Novartis slims down Sandoz, selling 2 units to Aurobindo for $1B
- Novartis will sell off about 300 products from its Sandoz US division to Aurobindo Pharma for up to $1 billion, the Swiss pharmaceutical giant announced Thursday.
- The products come from Sandoz's generic oral solids and dermatology businesses and earned roughly $600 million in sales through the first six months of 2018, according to Novartis.
- For India-based Aurobindo, the deal will greatly expand its U.S. presence. The company expects the agreement will make them the second-largest generic player in the U.S. by number of prescriptions, although heavyweights like Teva and Mylan remain dominant players by revenue.
Novartis continues to sharpen its focus in 2018 under new CEO Vasant Narasimhan, who took control in February.
Narasimhan already led a number of moves before this sell-off, which is set to give Novartis $900 million in cash initially and potentially an additional $100 million in milestone payments.
In March, Novartis shed its portion of a consumer healthcare venture, selling its 36.5% stake to rival big pharma GlaxoSmithKline for $13 billion. Then in June, the company said it plans to spin out its eye care device business Alcon, though it's holding onto ophthalmology pharmaceuticals.
Now, Novartis is once again dropping off non-core businesses in a deal, this time with a chunk of Sandoz. The 300-something products netted $600 million in sales for the first half of 2018 and $1.2 billion for 2017.

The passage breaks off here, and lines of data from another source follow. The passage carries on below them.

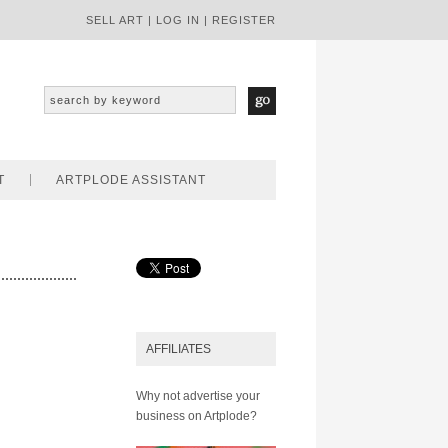
SELL ART
|
LOG IN
|
REGISTER
T
ARTPLODE ASSISTANT
AFFILIATES
Why not advertise your
business on Artplode?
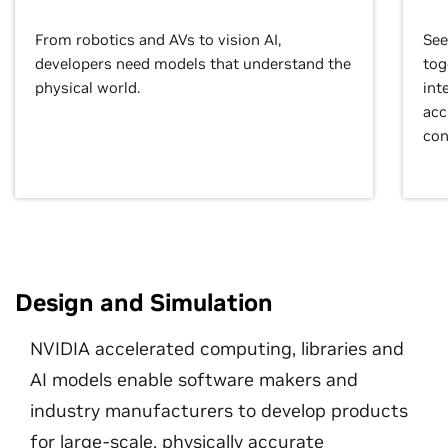
From robotics and AVs to vision AI,
See
developers need models that understand the
tog
physical world.
int
acc
con
Design and Simulation
NVIDIA accelerated computing, libraries and
AI models enable software makers and
industry manufacturers to develop products
for large-scale, physically accurate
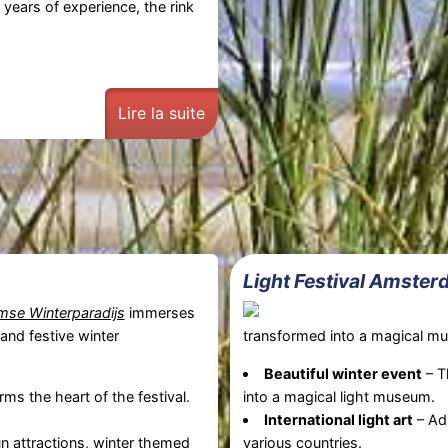
 years of experience, the rink
Lire la suite
Light Festival Amste
se Winterparadijs
immerses
 and festive winter
transformed into a magical mu
Beautiful winter event
– 
rms the heart of the festival.
into a magical light museum.
International light art
– Adm
n attractions, winter themed
various countries.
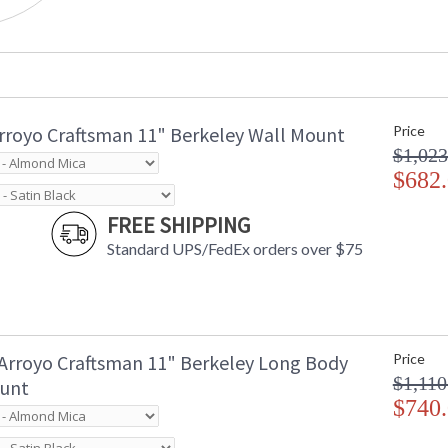
rroyo Craftsman 11" Berkeley Wall Mount
Price
$1,023
$682
FREE SHIPPING
Standard UPS/FedEx orders over $75
Arroyo Craftsman 11" Berkeley Long Body
Price
$1,110
unt
$740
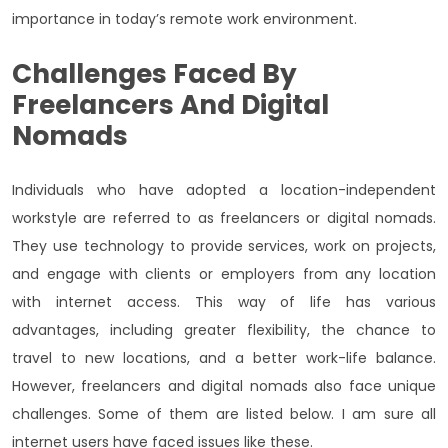
importance in today’s remote work environment.
Challenges Faced By
Freelancers And Digital
Nomads
Individuals who have adopted a location-independent
workstyle are referred to as freelancers or digital nomads.
They use technology to provide services, work on projects,
and engage with clients or employers from any location
with internet access. This way of life has various
advantages, including greater flexibility, the chance to
travel to new locations, and a better work-life balance.
However, freelancers and digital nomads also face unique
challenges. Some of them are listed below. I am sure all
internet users have faced issues like these.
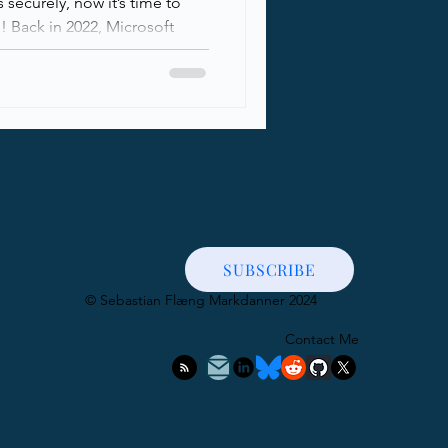
securely, now it’s time to
! Back in 2022, Microsoft
E with DNSSEC for all
including MSA (hotmail, live,
 delivery when sending to
y, at the tail end of 2024,
d SMTP DANE with DNSSEC
nants in a public preview.
rity for receiving
SUBSCRIBE
​© Sebastian Flæng Markdanner 2024
Contact Me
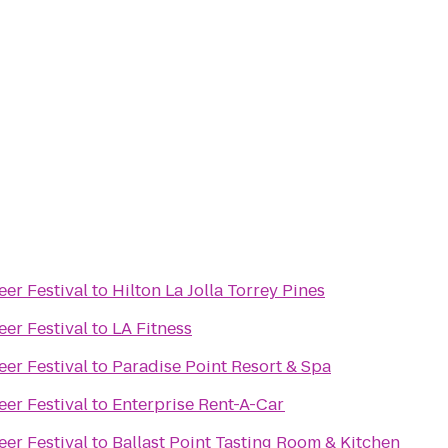
eer Festival
to
Hilton La Jolla Torrey Pines
eer Festival
to
LA Fitness
eer Festival
to
Paradise Point Resort & Spa
eer Festival
to
Enterprise Rent-A-Car
eer Festival
to
Ballast Point Tasting Room & Kitchen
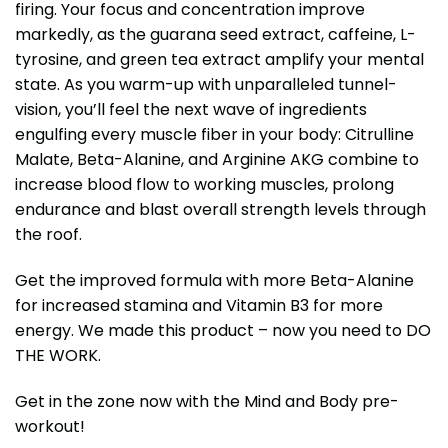
firing. Your focus and concentration improve
markedly, as the guarana seed extract, caffeine, L-
tyrosine, and green tea extract amplify your mental
state. As you warm-up with unparalleled tunnel-
vision, you’ll feel the next wave of ingredients
engulfing every muscle fiber in your body: Citrulline
Malate, Beta-Alanine, and Arginine AKG combine to
increase blood flow to working muscles, prolong
endurance and blast overall strength levels through
the roof.
Get the improved formula with more Beta-Alanine
for increased stamina and Vitamin B3 for more
energy. We made this product – now you need to DO
THE WORK.
Get in the zone now with the Mind and Body pre-
workout!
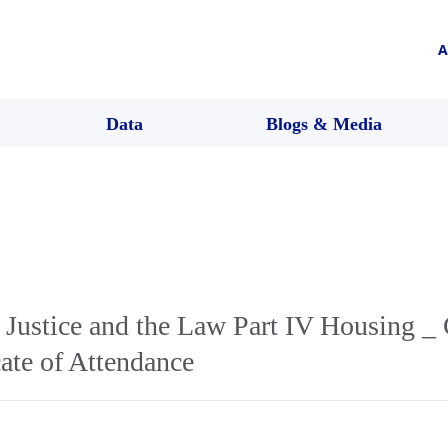
A
Data
Blogs & Media
 Justice and the Law Part IV Housing _
te of Attendance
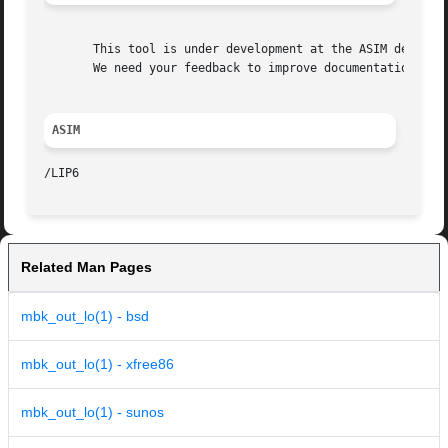
       This tool is under development at the ASIM departme
       We need your feedback to improve documentation and 
ASIM
Related Man Pages
mbk_out_lo(1) - bsd
mbk_out_lo(1) - xfree86
mbk_out_lo(1) - sunos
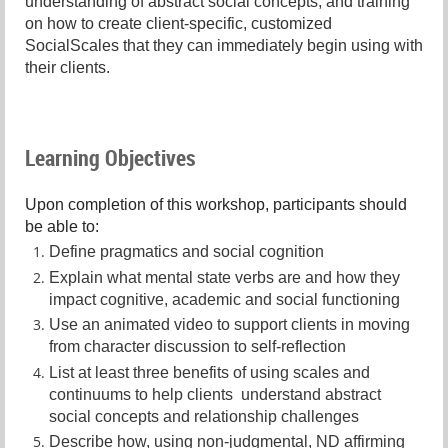
understanding of abstract social concepts, and training
on how to create client-specific, customized
SocialScales that they can immediately begin using with
their clients.
Learning Objectives
Upon completion of this workshop, participants should
be able to:
Define pragmatics and social cognition
Explain what mental state verbs are and how they
impact cognitive, academic and social functioning
Use an animated video to support clients in moving
from character discussion to self-reflection
List at least three benefits of using scales and
continuums to help clients understand abstract
social concepts and relationship challenges
Describe how, using non-judgmental, ND affirming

Sandoz represented roughly one-fifth of Novartis' entire sales revenue last year. This sell-off composes slightly more than 10% of the unit's total sales in 2017, which notched $10.1 billion in annual sales last year, according to a company report.
One group of analysts called the deal for Novartis "the best of the worst options for a business under higher pricing and competitive pressure," the Wall Street Journal reported.

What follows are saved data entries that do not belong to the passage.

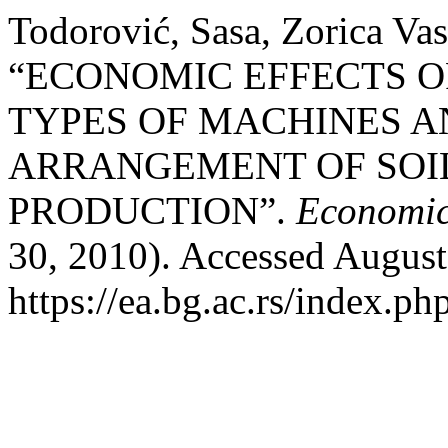
Todorović, Sasa, Zorica Vas
“ECONOMIC EFFECTS O
TYPES OF MACHINES A
ARRANGEMENT OF SOI
PRODUCTION”.
Economics
30, 2010). Accessed August
https://ea.bg.ac.rs/index.p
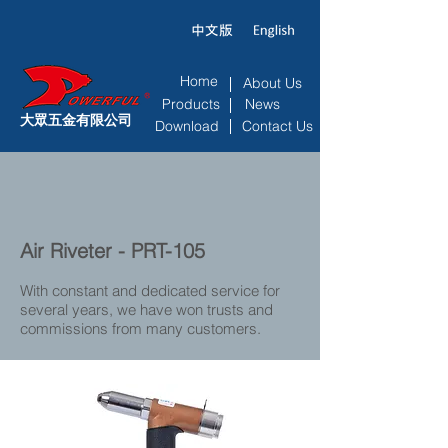
Home
About Us
Products
News
大眾五金有限公司
Download
Contact Us
Air Riveter - PRT-105
With constant and dedicated service for
several years, we have won trusts and
commissions from many customers.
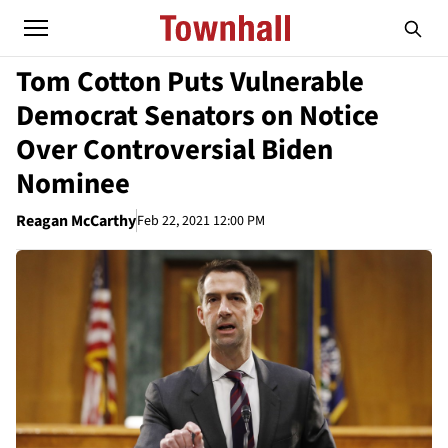
Tom Cotton Puts Vulnerable
Democrat Senators on Notice
Over Controversial Biden
Nominee
Reagan McCarthy
Feb 22, 2021 12:00 PM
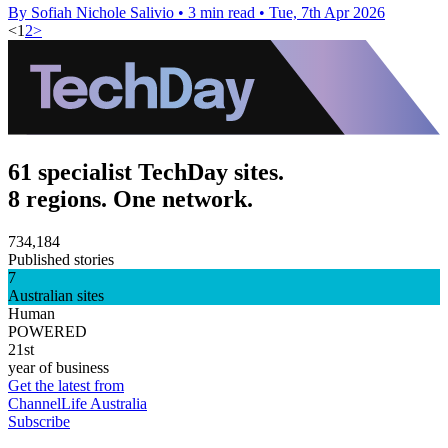
By Sofiah Nichole Salivio
•
3 min read
•
Tue, 7th Apr 2026
<
1
2
>
61 specialist TechDay sites.
8 regions. One network.
734,184
Published stories
7
Australian sites
Human
POWERED
21st
year of business
Get the latest from
ChannelLife Australia
Subscribe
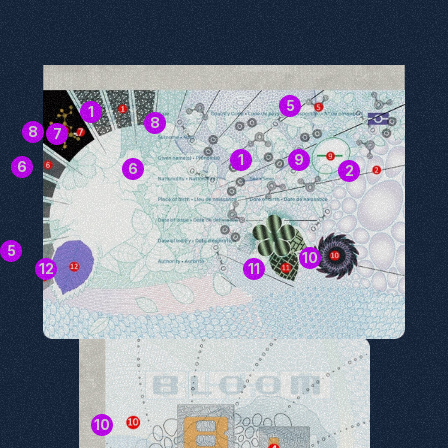
5
1
8
8
7
1
9
6
6
2
5
10
12
11
10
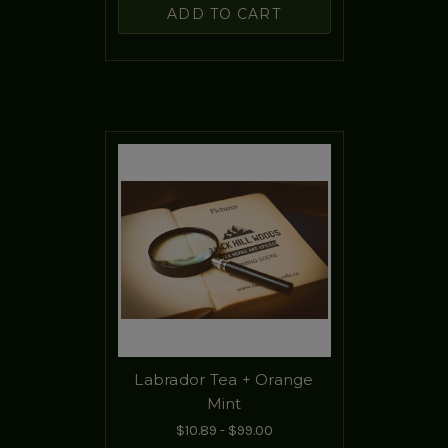
ADD TO CART
Labrador Tea + Orange
Mint
$10.89 - $99.00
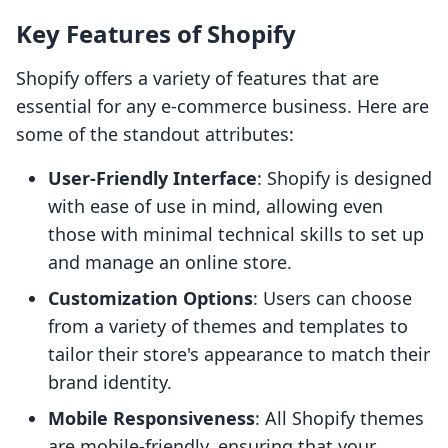
Key Features of Shopify
Shopify offers a variety of features that are
essential for any e-commerce business. Here are
some of the standout attributes:
User-Friendly Interface
: Shopify is designed
with ease of use in mind, allowing even
those with minimal technical skills to set up
and manage an online store.
Customization Options
: Users can choose
from a variety of themes and templates to
tailor their store's appearance to match their
brand identity.
Mobile Responsiveness
: All Shopify themes
are mobile-friendly, ensuring that your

Sandoz will now specialize in complex generics, value-added medicines and biosimilars, Sandoz CEO Richard Francis said in a statement.

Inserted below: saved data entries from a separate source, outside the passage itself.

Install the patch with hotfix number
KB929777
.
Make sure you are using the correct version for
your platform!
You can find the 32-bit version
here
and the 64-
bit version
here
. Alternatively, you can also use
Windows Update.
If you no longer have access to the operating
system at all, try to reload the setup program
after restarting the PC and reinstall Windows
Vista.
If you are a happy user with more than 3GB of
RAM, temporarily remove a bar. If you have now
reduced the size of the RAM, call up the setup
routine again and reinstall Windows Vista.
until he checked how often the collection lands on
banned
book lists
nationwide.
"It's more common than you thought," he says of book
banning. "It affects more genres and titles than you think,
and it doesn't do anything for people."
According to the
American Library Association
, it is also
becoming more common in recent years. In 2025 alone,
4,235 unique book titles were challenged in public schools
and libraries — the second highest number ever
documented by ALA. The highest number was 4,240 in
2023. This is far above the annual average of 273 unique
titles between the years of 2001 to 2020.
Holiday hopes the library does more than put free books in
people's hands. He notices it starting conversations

On the branded side, Novartis is continuing to hone in on oncology and immunology. And in April, Novartis bought gene therapy-focused biotech AveXis for $8.7 billion.
For Aurobindo, the deal will make them a stronger generic competitor in the U.S., vaulting them to the number 2 spot by number of generic prescriptions, the company said in a statement.
Additionally, Sandoz will part with three manufacturing plants in Wilson, North Carolina, Hicksville, New York, and Melville, New York. More than 750 employees will be transferred to Aurobindo upon closing.
Aurobindo reported $2.6 billion in sales last year from the U.S. and Europe, making up more than 70% of its total sales. It expects these newly acquired products to generate $900 million in sales for the first 12 months after the deal closes, which is slated for sometime next year, pending regulatory approval.
In the markets, Novartis traded relatively flat on Wall Street in opening hours Thursday, while Aurobindo jumped up nearly 10% on the National Stock Exchange of India.